Anything subtle about your grammar, such as ambiguity resolutions of
various kinds, should be clearly commented. You knew that, of course.
Your parser should use the same error-reporting machinery you employ in
your lexer.
Some advice:
- Make no attempt to write the ML code for the semantic actions that
construct the AST when you start.

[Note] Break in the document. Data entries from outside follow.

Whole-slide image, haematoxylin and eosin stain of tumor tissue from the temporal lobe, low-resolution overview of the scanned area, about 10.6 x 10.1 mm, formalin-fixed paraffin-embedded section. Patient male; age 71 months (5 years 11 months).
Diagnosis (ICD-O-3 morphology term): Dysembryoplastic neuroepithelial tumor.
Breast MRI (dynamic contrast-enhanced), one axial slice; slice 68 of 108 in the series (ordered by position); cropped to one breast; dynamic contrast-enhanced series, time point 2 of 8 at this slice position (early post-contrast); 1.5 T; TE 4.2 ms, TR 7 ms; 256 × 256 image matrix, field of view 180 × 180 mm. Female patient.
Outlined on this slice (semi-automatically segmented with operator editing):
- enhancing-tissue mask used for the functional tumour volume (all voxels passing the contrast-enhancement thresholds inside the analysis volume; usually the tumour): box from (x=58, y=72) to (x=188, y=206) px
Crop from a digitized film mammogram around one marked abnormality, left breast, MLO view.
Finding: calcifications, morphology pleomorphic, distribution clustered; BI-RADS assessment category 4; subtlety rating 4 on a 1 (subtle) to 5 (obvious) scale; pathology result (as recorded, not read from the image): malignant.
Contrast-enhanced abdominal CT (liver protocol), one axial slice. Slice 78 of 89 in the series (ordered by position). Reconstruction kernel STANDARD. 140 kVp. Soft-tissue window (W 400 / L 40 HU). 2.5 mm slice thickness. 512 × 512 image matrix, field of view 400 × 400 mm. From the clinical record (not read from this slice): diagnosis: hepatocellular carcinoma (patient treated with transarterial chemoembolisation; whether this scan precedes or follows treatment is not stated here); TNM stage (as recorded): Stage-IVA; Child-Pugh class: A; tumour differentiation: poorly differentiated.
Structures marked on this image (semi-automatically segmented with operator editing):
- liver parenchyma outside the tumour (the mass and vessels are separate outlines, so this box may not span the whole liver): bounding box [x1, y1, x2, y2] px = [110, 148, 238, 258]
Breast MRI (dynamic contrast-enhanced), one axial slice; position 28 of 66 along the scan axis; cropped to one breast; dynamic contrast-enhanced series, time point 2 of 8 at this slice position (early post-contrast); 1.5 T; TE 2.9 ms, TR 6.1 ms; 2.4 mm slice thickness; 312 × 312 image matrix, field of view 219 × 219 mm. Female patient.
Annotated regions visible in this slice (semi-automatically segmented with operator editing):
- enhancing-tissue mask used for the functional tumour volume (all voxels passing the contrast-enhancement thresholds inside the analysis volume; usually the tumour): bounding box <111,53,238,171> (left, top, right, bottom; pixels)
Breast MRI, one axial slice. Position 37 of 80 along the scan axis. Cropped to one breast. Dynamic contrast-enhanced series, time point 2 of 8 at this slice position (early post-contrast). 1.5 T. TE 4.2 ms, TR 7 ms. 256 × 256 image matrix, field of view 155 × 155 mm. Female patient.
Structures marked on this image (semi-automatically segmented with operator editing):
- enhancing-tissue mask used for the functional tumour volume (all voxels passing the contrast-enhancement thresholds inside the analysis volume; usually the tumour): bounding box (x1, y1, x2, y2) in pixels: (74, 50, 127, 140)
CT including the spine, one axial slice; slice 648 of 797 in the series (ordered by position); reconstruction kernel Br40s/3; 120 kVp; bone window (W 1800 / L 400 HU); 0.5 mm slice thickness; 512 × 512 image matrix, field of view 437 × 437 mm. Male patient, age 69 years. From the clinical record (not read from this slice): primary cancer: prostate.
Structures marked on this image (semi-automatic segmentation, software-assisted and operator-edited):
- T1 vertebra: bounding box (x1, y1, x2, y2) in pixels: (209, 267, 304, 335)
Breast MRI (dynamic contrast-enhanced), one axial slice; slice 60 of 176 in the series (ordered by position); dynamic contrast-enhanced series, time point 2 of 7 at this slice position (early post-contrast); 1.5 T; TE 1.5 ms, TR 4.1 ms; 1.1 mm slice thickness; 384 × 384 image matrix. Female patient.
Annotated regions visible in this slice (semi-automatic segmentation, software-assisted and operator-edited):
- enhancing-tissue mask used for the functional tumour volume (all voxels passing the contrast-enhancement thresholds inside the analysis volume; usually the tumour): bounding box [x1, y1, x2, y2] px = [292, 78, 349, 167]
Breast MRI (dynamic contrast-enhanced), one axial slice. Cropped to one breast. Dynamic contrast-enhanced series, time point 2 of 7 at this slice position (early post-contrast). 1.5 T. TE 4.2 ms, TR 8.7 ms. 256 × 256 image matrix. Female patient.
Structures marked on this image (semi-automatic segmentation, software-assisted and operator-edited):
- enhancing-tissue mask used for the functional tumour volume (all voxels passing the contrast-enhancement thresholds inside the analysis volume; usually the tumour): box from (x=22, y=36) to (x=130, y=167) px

Your first task should be to simply
write the grammar to parse the concrete syntax; just have each rule
produce the unit value
()
.
- Once your grammar is able to parse all of the test files in
$TIGER/testcases, then add semantic actions to the grammar to
construct the AST while parsing tiger source code.
- I estimate writing the grammar was about 2/3 of the time I spent
writing the parser; adding the semantic actions was about 1/3 of the
work.
- You may find it helpful to write tiny toy grammars to explore
ideas.
- If you don't understand how shift/reduce parsers work, and can't
figure out the table information left in the
tiger.grm.desc file by ML-Yacc, you are going to be in a
world of pain.
- Be warned that there are some grammatically tricky bits to the grammar
that will require some thinking. It may help to
think more and hack less.
- Is your LR parser efficiently parsing lists of arbitrary length (e.g.,
declarations, or expression sequences)?
- Did you report the locations of syntax errors properly?
See the course text for more information, in particular Chapters 3 and
4 and Appendix A.
Good luck and have fun.
Last updated 18 February 2008.